Jeb and Rubio Agree: Chiang Kai-Shek Was an Imaginary Mystical Warrior
[There was a video here]
When Marco Rubio became Florida’s Speaker of the House in 2005, Governor Jeb Bush welcomed him by bestowing upon him the sword of “Chang,” who Bush described as “a mythical conservative warrior.” It’s odd how mythology develops: Bush was almost certainly, if unwittingly, talking about Chiang Kai-Shek, the Chinese nationalist leader best known for losing a civil war to the Chinese Communist Party and retreating to Taiwan. Chiang was, notably, not democracy’s number-one fan.
Here’s what Gov. Bush had to say about the legend of Chang, as he was handing Rubio an object that was both a historically unsound metaphor and an actual goddamn sword:
“I told you that we were going to ‘unleash Chang’ on the election. And Marco, being a relatively young guy, didn’t know who Chang was. Chang was a mystical warrior. Chang is someone who believes in Conservative principles, believes in entrepreneurial capitalism, believes in moral values that underpin a free society. I rely on Chang with great regularity in my public life ... Chang, this mystical warrior, has never let me down.”
“I’m going to bestow to you the sword of a great conservative warrior. I know that Chang won’t let you down, and you won’t let him down either.”
But where did Jeb Bush, Floridian, come to learn the legend of this Far Eastern mystic and his anachronistic political values?
As economist and blogger Brad DeLong pointed out in 2005, it appears he may have just misinterpreted something his father, George H.W. Bush, was fond of saying when Jeb! was younger.
The Washington Post reported in 1989 that Bush 41 was fond of threatening to “unleash Chang” on his tennis opponents, but DeLong astutely concluded that the elder Bush wasn’t talking about a mystical warrior—he was talking about the president of the Republic of China.
“Republican wingnuts” of the Cold War, DeLong wrote, believed that the U.S. military was protecting the People’s Republic of China from Chiang, who had fled to Taiwan in 1949 but had never abandoned his goal of retaking the mainland. Thus, they called for the U.S. to “unleash Chiang” so he could realize those ambitions.
“When George H. W. Bush, playing tennis (and losing) in the 1970s and 1980s, would threaten to ‘unleash Chiang,’” DeLong wrote, “he was mocking the right-wing nuts of his generation.”
Doro Bush Koch, George H.W.’s daughter, basically confirmed this interpretation in her memoir, My Father, My President, writing, “By the way, he still uses a phrase in his tennis games that he picked up in China: ‘unleash Chiang’—a reference to Chiang Kai Shek, the nationalist leader exiled on Taiwan—as slang for Let’s start the game and serve the big one. He had a bit of a weak serve, and it was his way of making fun of it: Time to unleash Chiang!”
● ● ●
Your tasks
[a] Copy the article on Jeb Bush's sword word for word, starting with "As economist and" and going on through "Jeb! was younger.".
[b] Answer these questions from the article on Jeb Bush's sword:
(i) In what year did Marco Rubio become Florida's Speaker of the House?
(ii) In what year did The Washington Post report that the elder Bush liked to threaten to "unleash Chang" on his tennis opponents?
(iii) What is the title of Doro Bush Koch's memoir?
● ● ●
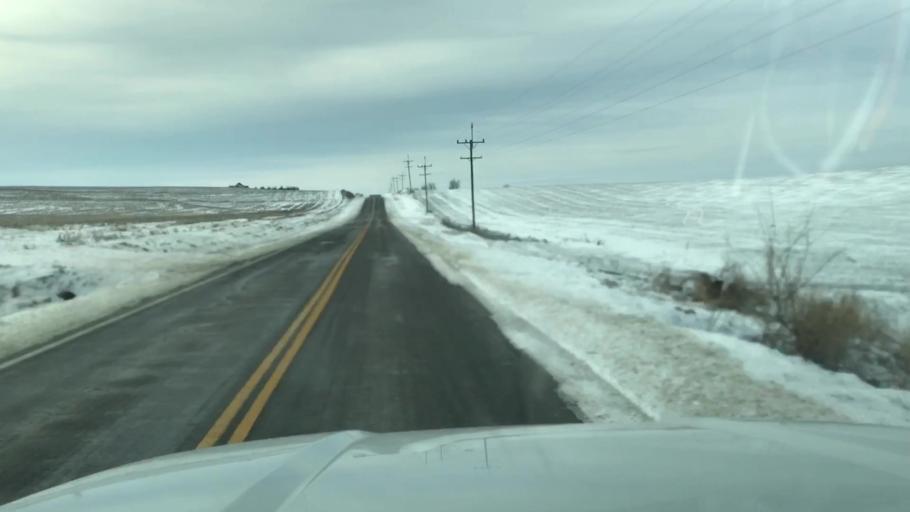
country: US
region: Missouri
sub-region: Holt County
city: Mound City
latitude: 40.1086
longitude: -95.1449
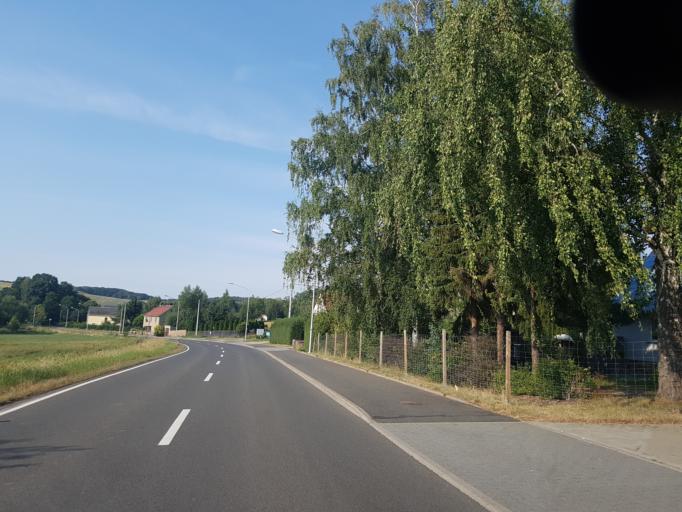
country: DE
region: Saxony
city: Waldheim
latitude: 51.0858
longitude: 13.0656
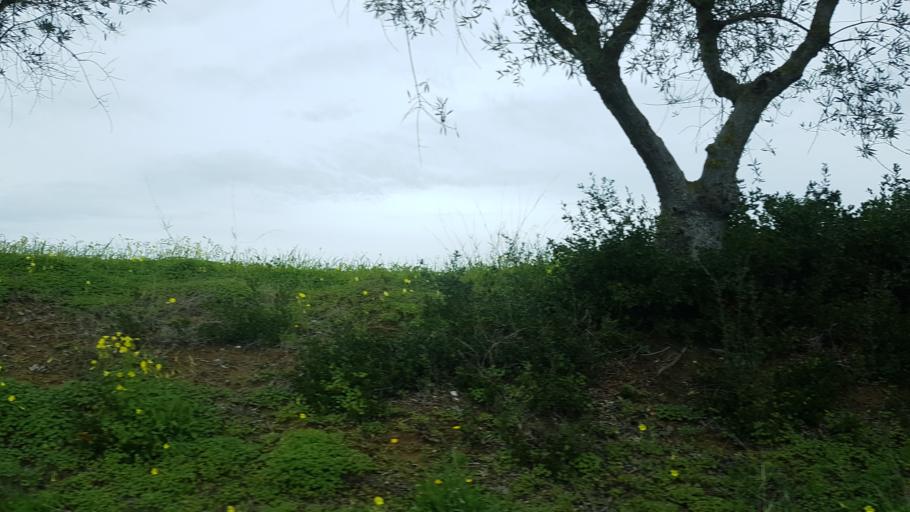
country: PT
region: Lisbon
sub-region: Alenquer
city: Carregado
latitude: 39.0396
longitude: -8.9746
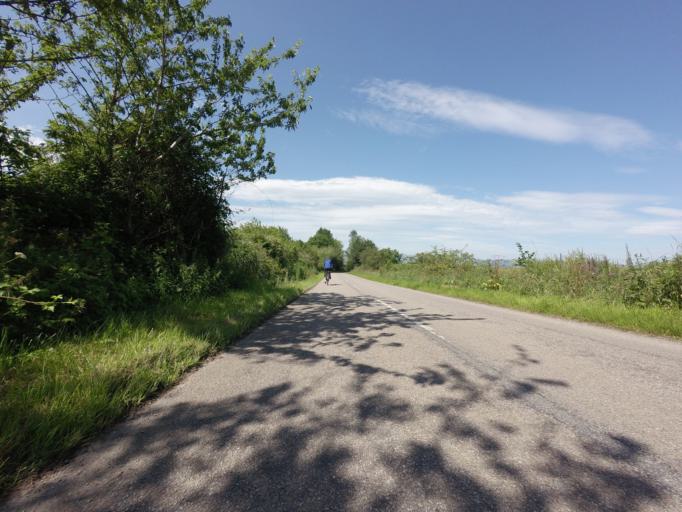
● ● ●
Solution list
[a]
As economist and blogger Brad DeLong pointed out in 2005, it appears he may have just misinterpreted something his father, George H.W. Bush, was fond of saying when Jeb! was younger.

[b]
(i) 2005
(ii) 1989
(iii) My Father, My President